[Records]
+ + + + + + +

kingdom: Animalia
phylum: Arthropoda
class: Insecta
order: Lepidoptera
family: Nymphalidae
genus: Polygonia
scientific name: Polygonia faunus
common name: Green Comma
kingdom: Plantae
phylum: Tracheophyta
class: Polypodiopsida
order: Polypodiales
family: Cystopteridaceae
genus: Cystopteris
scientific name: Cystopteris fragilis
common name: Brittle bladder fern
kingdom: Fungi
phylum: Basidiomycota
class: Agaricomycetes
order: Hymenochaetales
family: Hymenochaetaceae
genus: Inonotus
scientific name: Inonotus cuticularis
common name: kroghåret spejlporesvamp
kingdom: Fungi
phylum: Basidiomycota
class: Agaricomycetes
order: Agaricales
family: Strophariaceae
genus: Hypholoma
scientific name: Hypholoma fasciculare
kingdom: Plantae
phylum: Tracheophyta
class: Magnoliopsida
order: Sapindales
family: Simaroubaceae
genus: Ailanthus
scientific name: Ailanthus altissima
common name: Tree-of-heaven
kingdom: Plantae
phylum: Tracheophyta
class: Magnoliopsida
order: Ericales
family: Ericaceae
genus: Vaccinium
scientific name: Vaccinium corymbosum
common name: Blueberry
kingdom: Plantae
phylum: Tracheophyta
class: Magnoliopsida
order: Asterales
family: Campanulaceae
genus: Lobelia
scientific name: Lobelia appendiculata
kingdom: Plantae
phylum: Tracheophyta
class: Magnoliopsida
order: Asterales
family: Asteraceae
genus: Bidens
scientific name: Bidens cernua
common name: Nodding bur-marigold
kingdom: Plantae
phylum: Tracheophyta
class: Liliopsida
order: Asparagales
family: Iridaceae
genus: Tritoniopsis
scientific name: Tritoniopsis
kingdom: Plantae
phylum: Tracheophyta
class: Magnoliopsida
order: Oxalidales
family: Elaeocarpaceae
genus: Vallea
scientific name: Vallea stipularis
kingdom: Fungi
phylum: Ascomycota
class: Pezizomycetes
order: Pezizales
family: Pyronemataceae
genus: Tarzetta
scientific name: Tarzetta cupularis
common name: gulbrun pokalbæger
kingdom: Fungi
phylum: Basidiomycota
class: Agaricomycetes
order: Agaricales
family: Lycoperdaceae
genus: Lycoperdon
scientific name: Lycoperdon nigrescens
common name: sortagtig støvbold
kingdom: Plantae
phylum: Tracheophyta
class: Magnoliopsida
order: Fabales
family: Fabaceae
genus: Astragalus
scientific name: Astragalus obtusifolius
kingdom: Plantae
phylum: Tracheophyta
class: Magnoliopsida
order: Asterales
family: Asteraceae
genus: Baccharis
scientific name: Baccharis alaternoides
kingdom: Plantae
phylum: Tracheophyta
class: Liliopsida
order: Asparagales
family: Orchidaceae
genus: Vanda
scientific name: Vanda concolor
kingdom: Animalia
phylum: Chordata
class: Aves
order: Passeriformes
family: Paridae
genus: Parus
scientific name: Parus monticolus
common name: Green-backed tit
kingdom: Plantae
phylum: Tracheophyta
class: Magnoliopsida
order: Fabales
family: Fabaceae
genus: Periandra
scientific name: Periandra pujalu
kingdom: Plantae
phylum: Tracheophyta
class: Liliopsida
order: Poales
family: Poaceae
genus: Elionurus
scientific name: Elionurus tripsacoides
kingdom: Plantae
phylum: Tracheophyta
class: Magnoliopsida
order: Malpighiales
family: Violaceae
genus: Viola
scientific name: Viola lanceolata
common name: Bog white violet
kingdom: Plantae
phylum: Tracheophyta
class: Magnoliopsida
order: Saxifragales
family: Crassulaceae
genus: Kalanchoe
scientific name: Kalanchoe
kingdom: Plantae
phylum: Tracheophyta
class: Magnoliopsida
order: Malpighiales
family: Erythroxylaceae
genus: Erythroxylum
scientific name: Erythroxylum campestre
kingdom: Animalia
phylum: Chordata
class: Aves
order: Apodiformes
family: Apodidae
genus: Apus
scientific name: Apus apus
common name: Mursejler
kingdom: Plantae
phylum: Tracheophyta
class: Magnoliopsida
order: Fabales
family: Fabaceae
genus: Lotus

+ + + + + + +

• **THE PROBLEM**
Rewrite the lines from the one containing "common name: Mursejler" through the last line, swapping "phylum" for "division" and changing nothing else.

• **ANSWER FOR THIS EXERCISE**
common name: Mursejler
kingdom: Plantae
division: Tracheophyta
class: Magnoliopsida
order: Fabales
family: Fabaceae
genus: Lotus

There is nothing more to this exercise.